Le risorse della Corea del Nord

La Corea del Nord è ricca di risorse minerarie: possiede oltre 300 tipi di minerali, con oltre 200 tipologie utili. La Repubblica Popolare Democratica di Corea (RPDC) è ricca anche di minerali metalliferi ed energetici, sufficienti per soddisfare il 70% del fabbisogno interno di materie prime industriali e combustibile, mentre possiede solo modeste quantità di petrolio e gas naturale; il paese è ricco di antracite e di lignite ma non possiede giacimenti di carbone da coke, necessario per l’industria dell’acciaio; la Corea del Nord è inoltre ricca di risorse idroelettriche.

La ricchezza è nel carbone

Al momento i minerali maggiormente estratti in Corea del Nord sono il carbone, i minerali ferrosi, il piombo, lo zinco e il calcare; sostanzialmente si tratta di prodotti primari venduti principalmente in Cina. Il carbone è il minerale più importante estratto in Corea del Nord.

Il paese possiede una riserva di 14,74 miliardi di tonnellate di carbone, costituita da 11,74 miliardi di tonnellate di antracite e 3 miliardi di tonnellate di lignite. Le condizioni attuali garantiscono una capacità estrattiva intorno ai 7,9 miliardi di tonnellate. Il carbone estratto in Corea del Nord si suddivide in antracite e carbone bituminoso; la prima proviene principalmente dalla provincia del Pyongan settentrionale, mentre il secondo è presente nelle province dello Hamgyong settentrionale e meridionale. Al momento, a livello centrale la Corea del Nord ha un totale di oltre 100 miniere di carbone, di cui più di 70 di antracite e più di 30 di carbone, mentre a livello locale le miniere di carbone sono oltre 500. Nel 2011 la Corea del Nord possedeva riserve di carbone per un ammontare stimato di 661 milioni di tonnellate, principalmente destinate all’esportazione in Cina, pari al 10% del prodotto interno lordo.
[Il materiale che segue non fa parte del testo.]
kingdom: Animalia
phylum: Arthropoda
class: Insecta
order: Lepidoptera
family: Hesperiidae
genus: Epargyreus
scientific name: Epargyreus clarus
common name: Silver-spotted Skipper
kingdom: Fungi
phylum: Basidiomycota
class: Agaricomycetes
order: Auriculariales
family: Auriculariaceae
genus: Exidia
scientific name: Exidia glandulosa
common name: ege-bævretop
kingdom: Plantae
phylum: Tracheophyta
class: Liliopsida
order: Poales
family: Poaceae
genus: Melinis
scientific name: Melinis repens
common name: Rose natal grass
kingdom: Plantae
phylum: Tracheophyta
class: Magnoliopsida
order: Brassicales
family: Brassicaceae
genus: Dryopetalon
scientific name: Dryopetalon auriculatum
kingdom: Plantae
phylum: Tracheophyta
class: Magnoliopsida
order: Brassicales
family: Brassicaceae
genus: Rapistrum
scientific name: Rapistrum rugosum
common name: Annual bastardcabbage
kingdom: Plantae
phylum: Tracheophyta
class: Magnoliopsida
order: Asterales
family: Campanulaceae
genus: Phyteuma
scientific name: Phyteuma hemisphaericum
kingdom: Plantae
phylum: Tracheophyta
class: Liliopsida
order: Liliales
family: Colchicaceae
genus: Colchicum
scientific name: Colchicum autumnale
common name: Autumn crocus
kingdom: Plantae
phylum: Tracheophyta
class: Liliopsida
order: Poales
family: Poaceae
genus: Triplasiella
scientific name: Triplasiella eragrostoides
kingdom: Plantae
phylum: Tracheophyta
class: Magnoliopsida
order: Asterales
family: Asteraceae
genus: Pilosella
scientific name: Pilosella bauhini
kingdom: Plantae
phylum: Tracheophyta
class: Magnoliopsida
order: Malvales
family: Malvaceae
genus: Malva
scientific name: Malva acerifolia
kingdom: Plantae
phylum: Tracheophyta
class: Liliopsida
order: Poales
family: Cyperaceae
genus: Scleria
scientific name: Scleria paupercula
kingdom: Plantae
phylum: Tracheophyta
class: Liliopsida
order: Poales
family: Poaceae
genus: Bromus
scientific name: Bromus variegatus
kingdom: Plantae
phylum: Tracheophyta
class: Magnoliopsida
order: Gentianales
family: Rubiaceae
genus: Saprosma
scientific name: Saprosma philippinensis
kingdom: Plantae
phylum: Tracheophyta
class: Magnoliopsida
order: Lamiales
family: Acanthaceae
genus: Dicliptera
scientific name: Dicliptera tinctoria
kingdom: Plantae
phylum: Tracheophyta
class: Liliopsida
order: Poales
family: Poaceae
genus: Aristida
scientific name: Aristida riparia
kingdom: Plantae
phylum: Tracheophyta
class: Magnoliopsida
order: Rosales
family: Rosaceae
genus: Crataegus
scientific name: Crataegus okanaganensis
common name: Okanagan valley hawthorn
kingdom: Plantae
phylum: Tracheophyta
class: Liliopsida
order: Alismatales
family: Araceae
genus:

A causa della mancanza di petrolio e di gas e di fondi per sviluppare le risorse idroelettriche, in Corea del Nord il carbone è divenuto una risorsa chiave per la produzione di energia elettrica. Per risolvere il problema della scarsità di energia, la RPDC ha deciso di incrementare l’estrazione del carbone, costringendo i lavoratori del settore del carbone a dedicarsi all’esplorazione di miniere e all’estrazione. Ma il tasso di estrazione del carbone della Corea del Nord non è molto elevato, a causa del ridotto impiego di metodi estrattivi nuovi e di tecniche di brillamento avanzate.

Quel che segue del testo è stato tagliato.